はじめまして。今号からベルリンのレポーターとして記事を書かせていただくことになりました、佐藤駿といいます。大学への進学を夢見てベルリンへ移住した、サッカーとビールをこよなく愛すアラサーです。
自然に還るアトラクション
さて、ベルリンの魅力の一つといえば、都市と自然の調和ではないでしょうか。ドイツの首都でありながら広大な緑地面積を有しており、都内で森林浴を楽しむことができる、田舎育ちの私にとってはうってつけの場所です。そのなかでも都心から比較的アクセスしやすい森、プレンターヴァルトにひっそりと身を潜めている元遊園地がシュプレーパークです。ここが今、新しく生まれ変わろうとしています。
シュプレーパークの未来像が展示されています
シュプレーパークは、1969年に「カルチャーパーク・プレンターヴァルト」という名で東ベルリンにオープンしてから市民の憩いの場として親しまれていました。ベルリンの壁崩壊後に個人オーナーへと売却され、1992年にシュプレーパークの名でベルリンの新たな名所として再出発しました。ところが開園当初の人気はそう長く続かず、来場者は年々減少し、2001年に経営困難により閉園を余儀なくされることに。それ以来、かつて栄えたテーマパークは廃墟という別の顔をもって、今もなお森の奥にたたずんでいます。
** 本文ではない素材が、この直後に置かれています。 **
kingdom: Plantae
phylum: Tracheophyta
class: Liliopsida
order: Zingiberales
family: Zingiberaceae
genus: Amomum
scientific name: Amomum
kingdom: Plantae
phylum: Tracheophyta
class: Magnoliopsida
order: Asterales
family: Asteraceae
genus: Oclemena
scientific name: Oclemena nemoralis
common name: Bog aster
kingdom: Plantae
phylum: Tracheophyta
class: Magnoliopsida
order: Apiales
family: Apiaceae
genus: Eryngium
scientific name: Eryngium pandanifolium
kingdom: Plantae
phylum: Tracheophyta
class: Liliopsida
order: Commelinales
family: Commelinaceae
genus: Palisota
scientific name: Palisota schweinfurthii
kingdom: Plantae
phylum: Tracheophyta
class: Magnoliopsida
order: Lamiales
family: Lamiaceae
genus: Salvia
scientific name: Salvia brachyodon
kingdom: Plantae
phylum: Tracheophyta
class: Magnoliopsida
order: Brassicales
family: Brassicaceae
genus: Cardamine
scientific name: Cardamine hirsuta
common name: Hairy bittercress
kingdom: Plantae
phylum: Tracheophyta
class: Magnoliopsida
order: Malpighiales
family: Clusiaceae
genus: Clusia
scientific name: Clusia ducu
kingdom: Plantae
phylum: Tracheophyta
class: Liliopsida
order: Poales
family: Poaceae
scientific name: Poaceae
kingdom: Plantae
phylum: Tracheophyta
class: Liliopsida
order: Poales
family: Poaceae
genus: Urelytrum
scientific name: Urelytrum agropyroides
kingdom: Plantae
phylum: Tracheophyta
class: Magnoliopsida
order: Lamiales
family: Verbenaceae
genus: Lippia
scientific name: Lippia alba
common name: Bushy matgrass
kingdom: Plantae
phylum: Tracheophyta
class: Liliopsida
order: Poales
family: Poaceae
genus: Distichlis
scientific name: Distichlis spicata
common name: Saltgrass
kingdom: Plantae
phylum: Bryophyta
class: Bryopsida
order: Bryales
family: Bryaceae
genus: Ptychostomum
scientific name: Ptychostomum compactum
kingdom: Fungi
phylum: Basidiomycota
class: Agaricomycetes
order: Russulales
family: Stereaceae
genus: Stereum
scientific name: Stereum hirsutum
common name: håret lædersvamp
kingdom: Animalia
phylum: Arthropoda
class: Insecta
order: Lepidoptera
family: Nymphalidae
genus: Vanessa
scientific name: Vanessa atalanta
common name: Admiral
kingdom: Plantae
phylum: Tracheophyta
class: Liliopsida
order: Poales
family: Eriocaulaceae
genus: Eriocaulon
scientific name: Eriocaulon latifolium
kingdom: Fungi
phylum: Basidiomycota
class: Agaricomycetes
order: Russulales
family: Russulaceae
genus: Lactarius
そこから時は流れ、廃虚となったシュプレーパークを「芸術、文化、自然」をコンセプトとするテーマパークに生まれ変わらせる計画が進んでいます。2016年にGrün Berlin GmbHが再生事業を担当することが決まり、2020年から改修工事を開始。そして2026年に芸術が集い、文化が混じり合う、自然との共存を目的とした新しい形のテーマパークが誕生します。
改修工事が終わったエッグハウス
2023年の夏までは場内ツアーが行われていましたが、残念ながら改修工事の影響で同年11月からツアーはお休みに入りました。現状はまだ新しい情報はありませんが、改修工事の見学等は検討中とのことですので、気になる方はシュプレーパークのウェブサイトにて最新情報をチェックしてみてください。場内の一部はすでに改修工事が済んでおり、夏季は川辺でビアガーデンを楽しむことができます。ひときわ美しく佇むエッグハウス(名前の由来は諸説あり)はイベントや展示施設として開放され、ベルリン出身の芸術家だけでなく、世界各国の芸術を身近に感じられる場所として提供される予定です。
前述した通り、このテーマパークは森の一角に位置しており、シュプレーという大きな河川に面しています。また、付近にはトレプトアーパークという大きな公園もあるため、特に夏場は多くの人でにぎわいます。まさに都会のオアシスと呼ぶにふさわしい場所です。持続可能な生き方が見直されている昨今、新たな生き方や自然の関わり方の提案をするシュプレーパークに、ぜひ一度足を運んでみてはいかがでしょうか。夏場にお越しの方は、帽子とラドラーは欠かせません!